Exercise: Among the lines below, how many carry the string "Canon"? Reply with a number and nothing else.

Records to process:
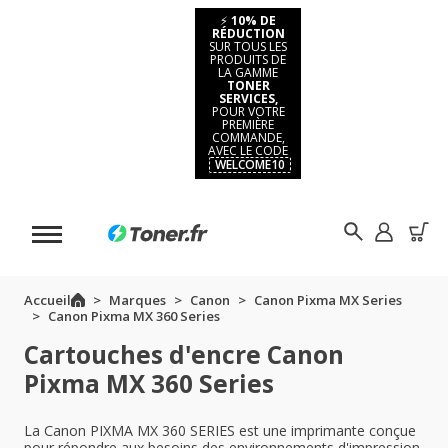
⚡
10% DE
RÉDUCTION
SUR TOUS LES
PRODUITS DE
LA GAMME
TONER
SERVICES,
POUR VOTRE
PREMIÈRE
COMMANDE,
AVEC LE CODE
WELCOME10
Accueil
Marques
Canon
Canon Pixma MX Series
Canon Pixma MX 360 Series
Cartouches d'encre Canon
Pixma MX 360 Series
La Canon PIXMA MX 360 SERIES est une imprimante conçue
pour répondre aux besoins des environnements d'impression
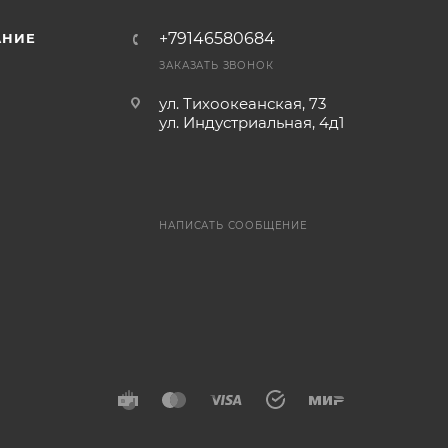
+79146580684
АНИЕ
ЗАКАЗАТЬ ЗВОНОК
ул. Тихоокеанская, 73
ул. Индустриальная, 4д1
НАПИСАТЬ СООБЩЕНИЕ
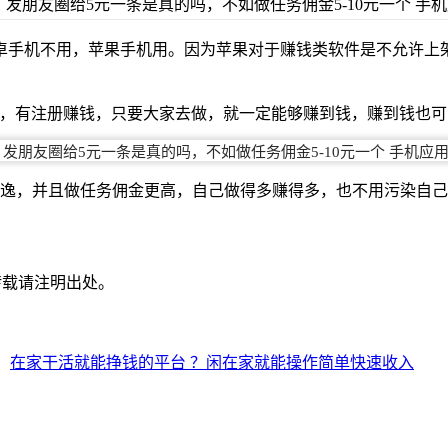
卓手机不用，苹果手机用。因为苹果对于赚钱类软件是不允许上
玩，有注册赚钱，只要大家去做，就一定能够赚到钱，赚到钱也
安逸，并且做任务佣金更高，自己做得多赚得多，也不用污染自
转载请注明出处。
：
在家干活就能挣钱的平台 ？闲在家就能操作简单快速收入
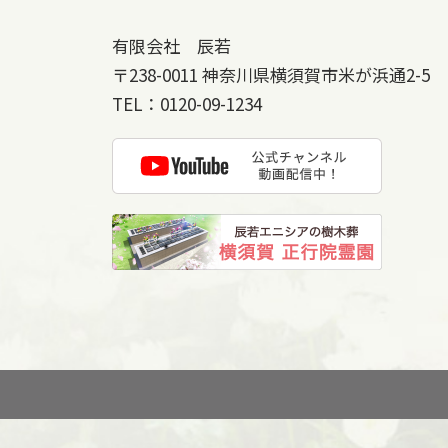
有限会社 辰若
〒238-0011
神奈川県横須賀市米が浜通2-5
TEL：
0120-09-1234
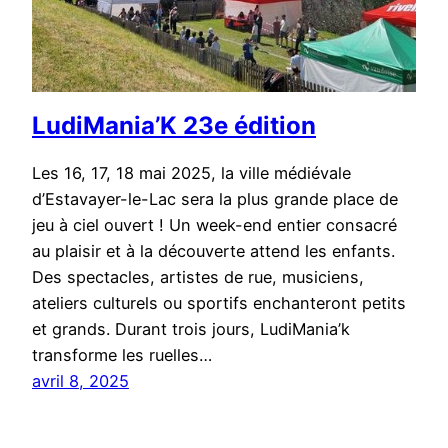
LudiMania’K 23e édition
Les 16, 17, 18 mai 2025, la ville médiévale
d’Estavayer-le-Lac sera la plus grande place de
jeu à ciel ouvert ! Un week-end entier consacré
au plaisir et à la découverte attend les enfants.
Des spectacles, artistes de rue, musiciens,
ateliers culturels ou sportifs enchanteront petits
et grands. Durant trois jours, LudiMania’k
transforme les ruelles…
avril 8, 2025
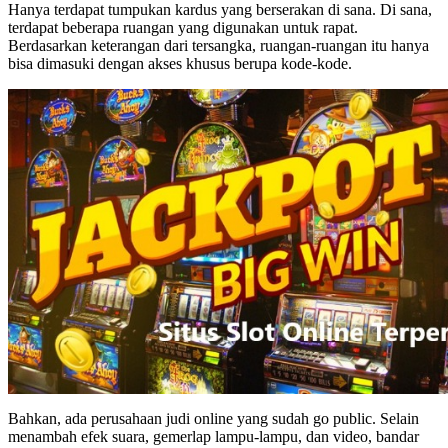
Hanya terdapat tumpukan kardus yang berserakan di sana. Di sana,
terdapat beberapa ruangan yang digunakan untuk rapat.
Berdasarkan keterangan dari tersangka, ruangan-ruangan itu hanya
bisa dimasuki dengan akses khusus berupa kode-kode.
Bahkan, ada perusahaan judi online yang sudah go public. Selain
menambah efek suara, gemerlap lampu-lampu, dan video, bandar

Your response: 5